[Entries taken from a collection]
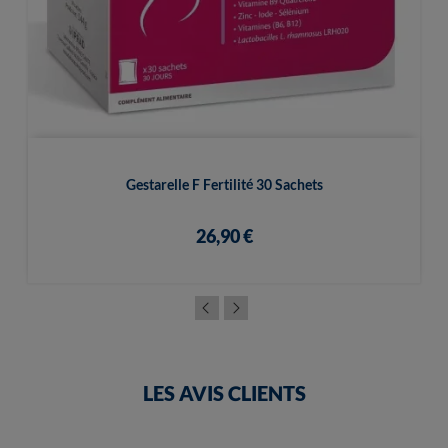
Gestarelle F Fertilité 30 Sachets
26,90 €
LES AVIS CLIENTS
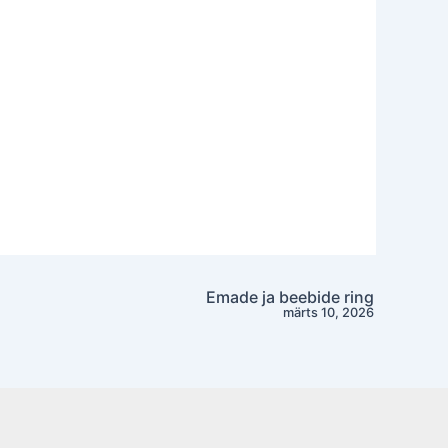
Emade ja beebide ring
märts 10, 2026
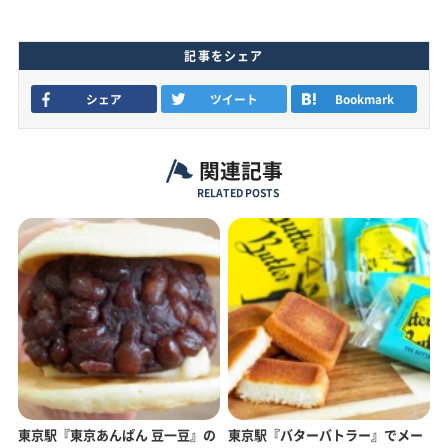
記事をシェア
シェア
ツイート
Bookmark
関連記事
RELATED POSTS
東京駅『東京あんぱん 豆一豆』の
東京駅『バターバトラー』でメー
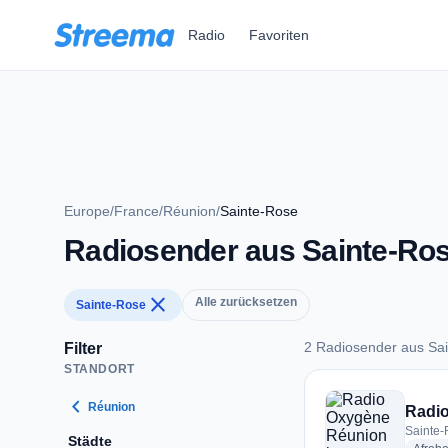
Zum Hauptinhalt springen
Radio
Favoriten
Europe
/
France
/
Réunion
/
Sainte-Rose
Radiosender aus Sainte-Ro
close
Alle zurücksetzen
Sainte-Rose
2 Radiosender aus Sa
Filter
STANDORT
2 Radiosender aus 
chevron_left
Réunion
Radi
Sainte-
Städte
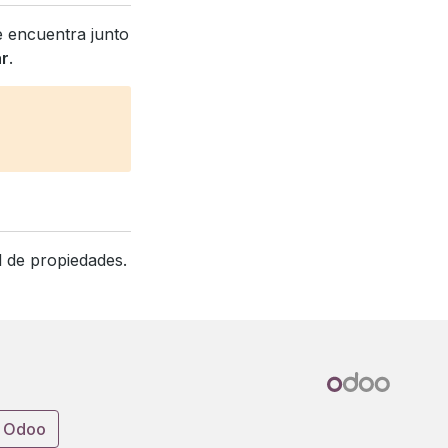
 encuentra junto
ar
.
l de propiedades.
e Odoo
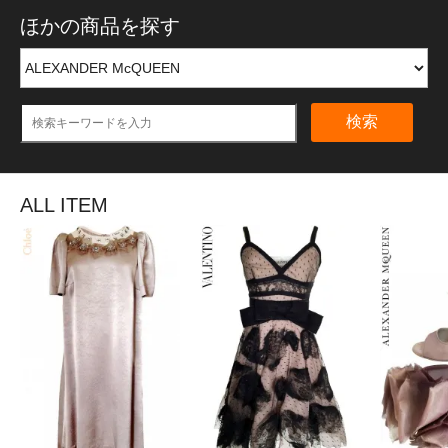
ほかの商品を探す
検索
ALL ITEM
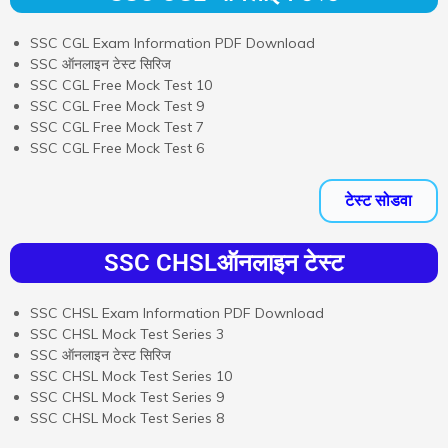
SSC CGL Exam Information PDF Download
SSC ऑनलाइन टेस्ट सिरिज
SSC CGL Free Mock Test 10
SSC CGL Free Mock Test 9
SSC CGL Free Mock Test 7
SSC CGL Free Mock Test 6
टेस्ट सोडवा
SSC CHSLऑनलाइन टेस्ट
SSC CHSL Exam Information PDF Download
SSC CHSL Mock Test Series 3
SSC ऑनलाइन टेस्ट सिरिज
SSC CHSL Mock Test Series 10
SSC CHSL Mock Test Series 9
SSC CHSL Mock Test Series 8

» **PROBLEM TO SOLVE**:
Note down each line above where the word "Series" occurs.

» **REPLY**:
SSC CHSL Mock Test Series 3
SSC CHSL Mock Test Series 10
SSC CHSL Mock Test Series 9
SSC CHSL Mock Test Series 8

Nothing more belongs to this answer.